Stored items
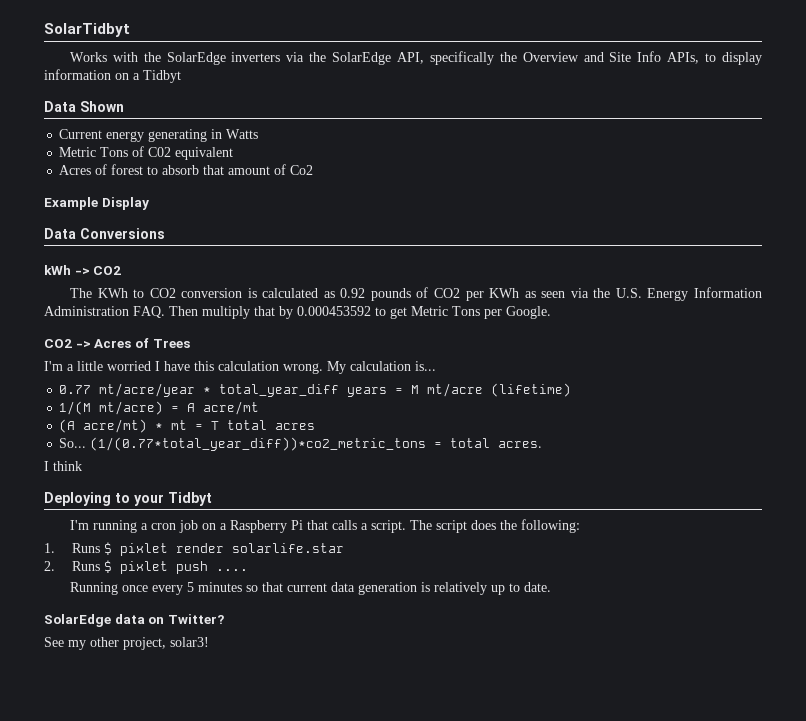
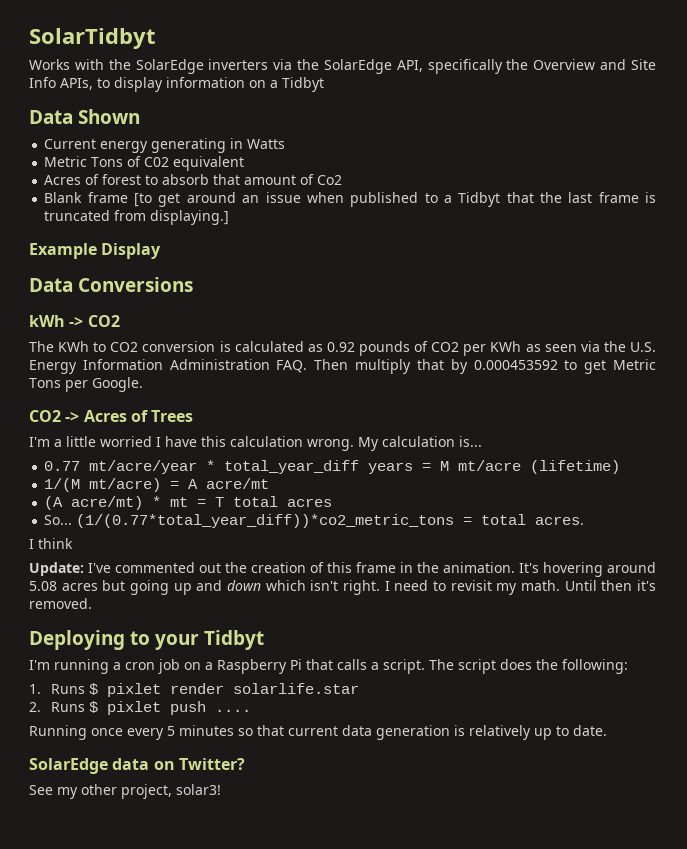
(314, 170) none -> [44,192,657,207] [44,210,230,225] // Blank frame [to get around an issue when published to a Tidbyt that the last frame is truncated from displaying.]
(82, 466) none -> [29,562,656,577] [29,580,656,595] [29,598,92,609] // Update: I've commented out the creation of this frame in the animation. It's hovering around 5.08 acres but going up and down which isn't right. I need to revisit my math. Until then it's removed.

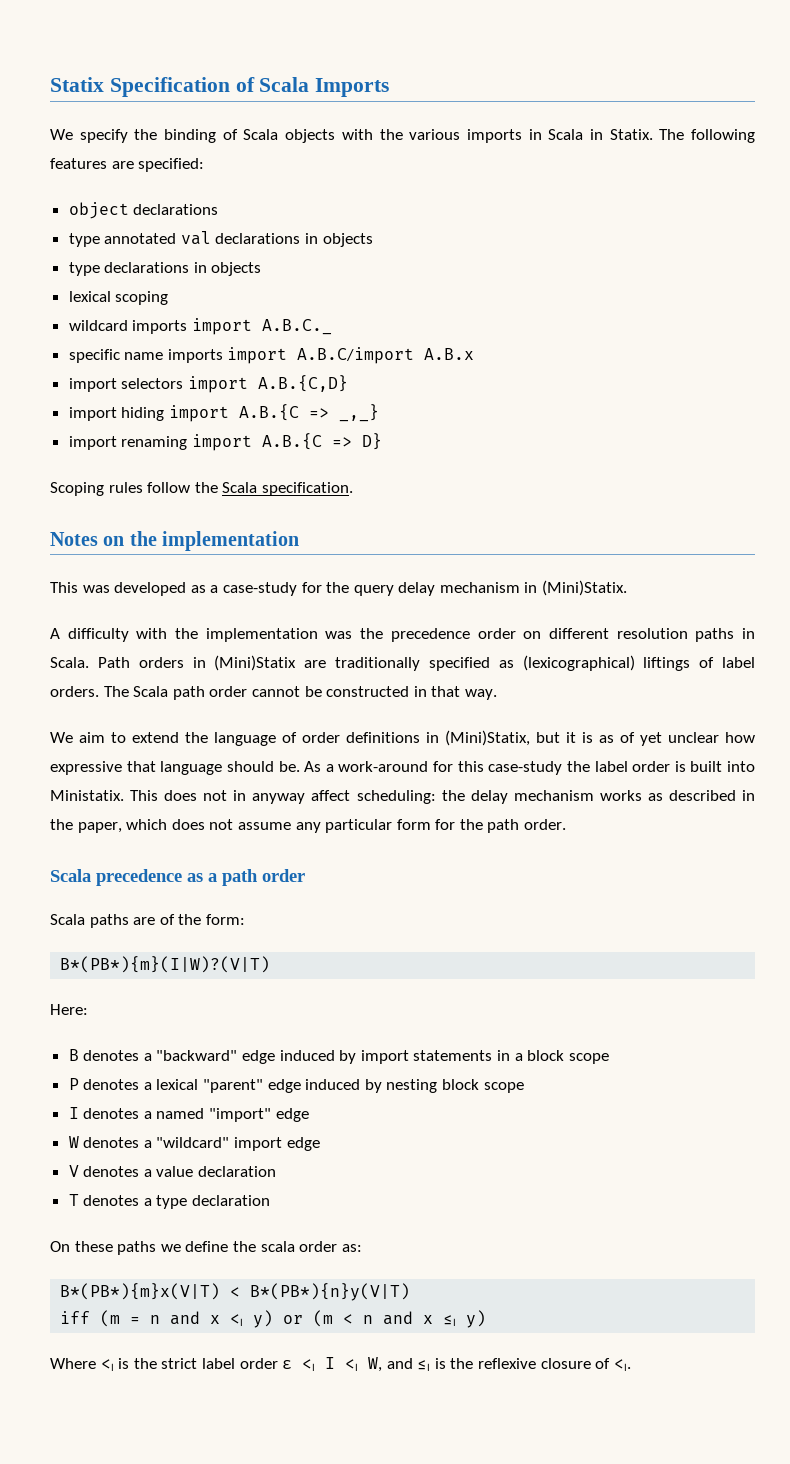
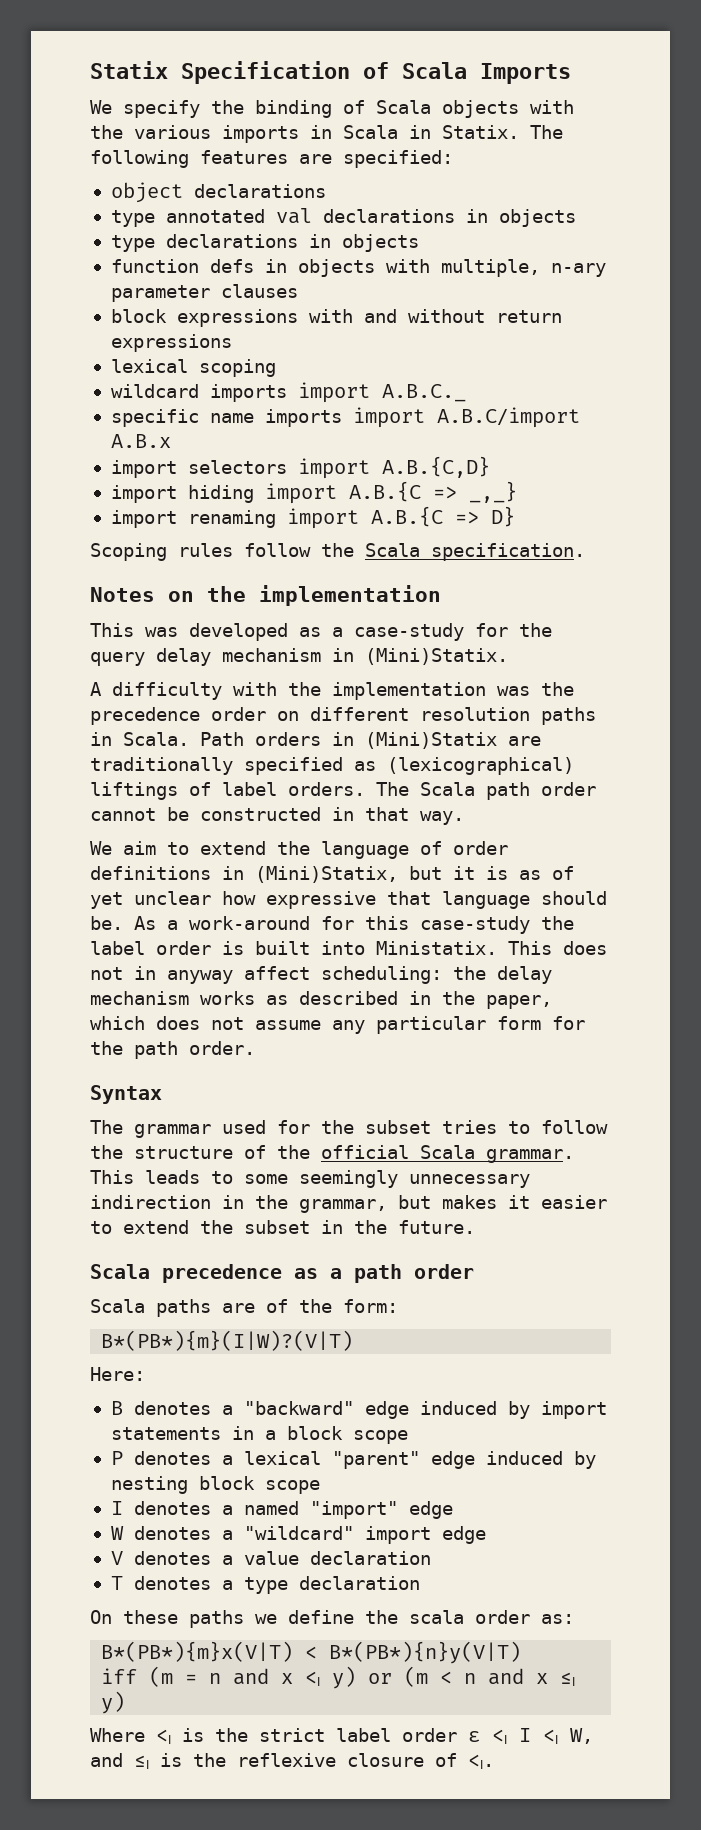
(262, 269) none -> [110,259,606,277] [110,284,298,302] [110,309,562,327] [110,334,232,352] // function defs in objects with multiple, n-ary parameter clauses // block expressions with and without return expressions
(567, 824) none -> [90,1085,162,1104] [90,1120,608,1138] [90,1145,574,1163] [90,1170,530,1188] [90,1195,607,1213] [90,1220,475,1234] // Syntax // The grammar used for the subset tries to follow the structure of the official Scala grammar. This leads to some seemingly unnecessary indirection in the grammar, but makes it easier to extend the subset in the future.

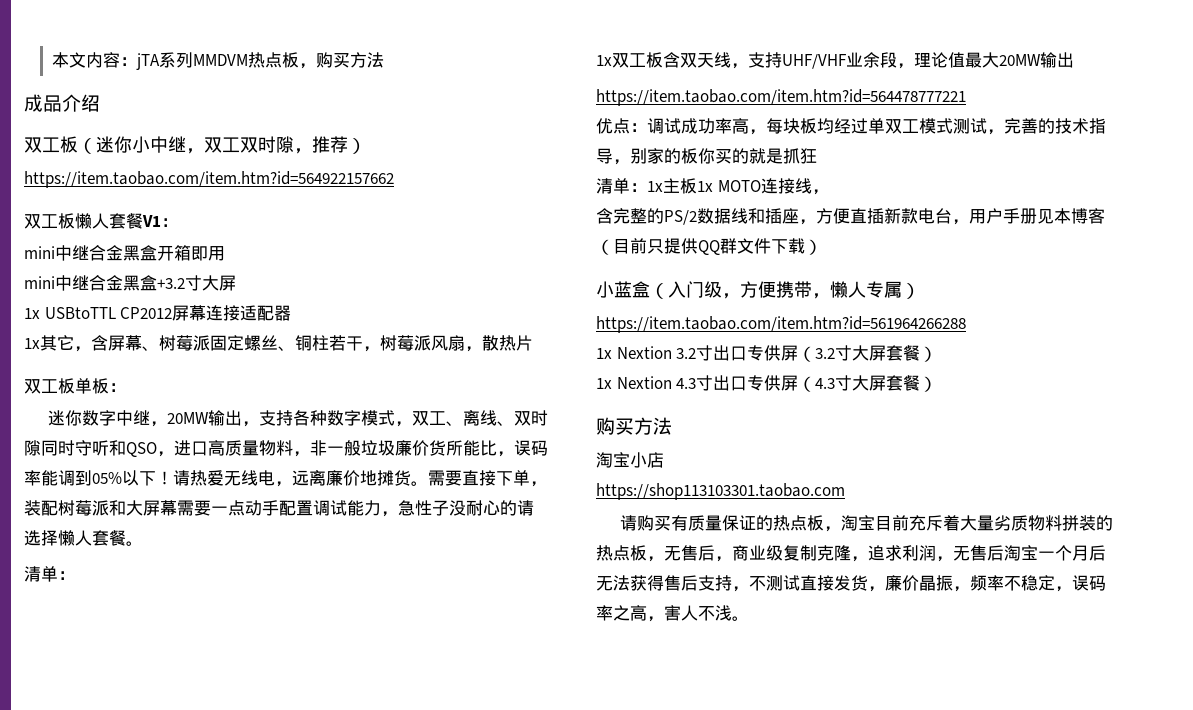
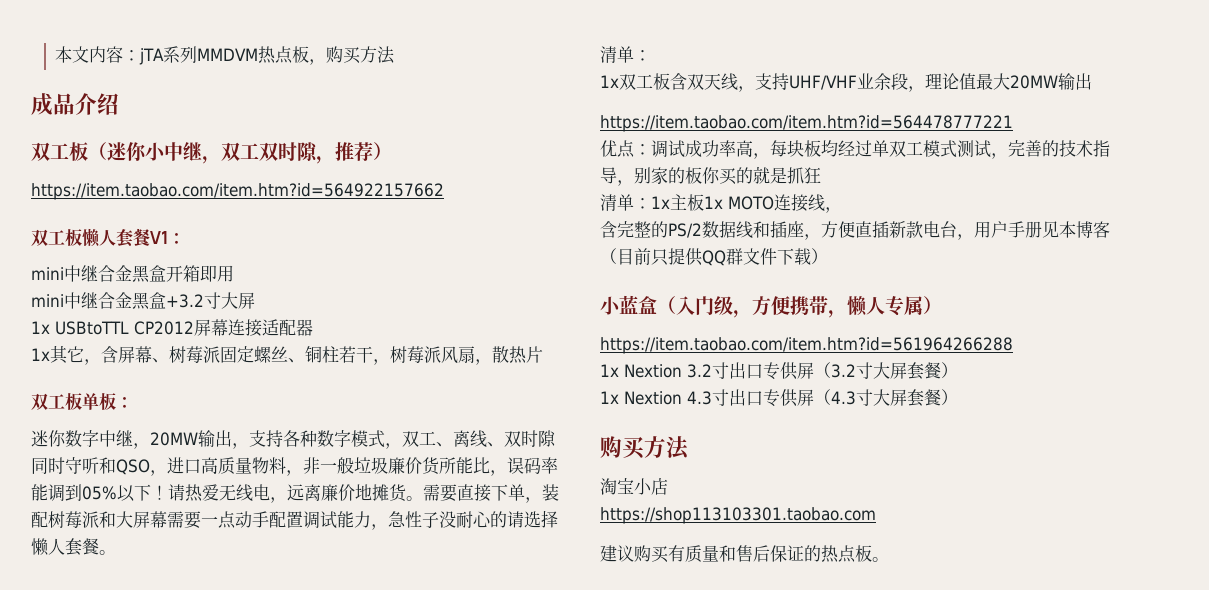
[619,515,637,531] 请 -> [600,545,634,562] 建议
(722, 523) none -> [719,545,770,562] 和售后
[823,515,1113,532] [596,545,1106,562] [596,575,1106,592] [596,605,732,622] ，淘宝目前充斥着大量劣质物料拼装的热点板，无售后，商业级复制克隆，追求利润，无售后淘宝一个月后无法获得售后支持，不测试直接发货，廉价晶振，频率不稳定，误码率之高，害人不浅 -> (872, 553) none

### ACTIVITY
Every line from the first line of the entries above through the line with "(262, 269) none" must be repeated exactly, and pictures must not be.

### EXERCISE SOLUTION
(314, 170) none -> [44,192,657,207] [44,210,230,225] // Blank frame [to get around an issue when published to a Tidbyt that the last frame is truncated from displaying.]
(82, 466) none -> [29,562,656,577] [29,580,656,595] [29,598,92,609] // Update: I've commented out the creation of this frame in the animation. It's hovering around 5.08 acres but going up and down which isn't right. I need to revisit my math. Until then it's removed.

(262, 269) none -> [110,259,606,277] [110,284,298,302] [110,309,562,327] [110,334,232,352] // function defs in objects with multiple, n-ary parameter clauses // block expressions with and without return expressions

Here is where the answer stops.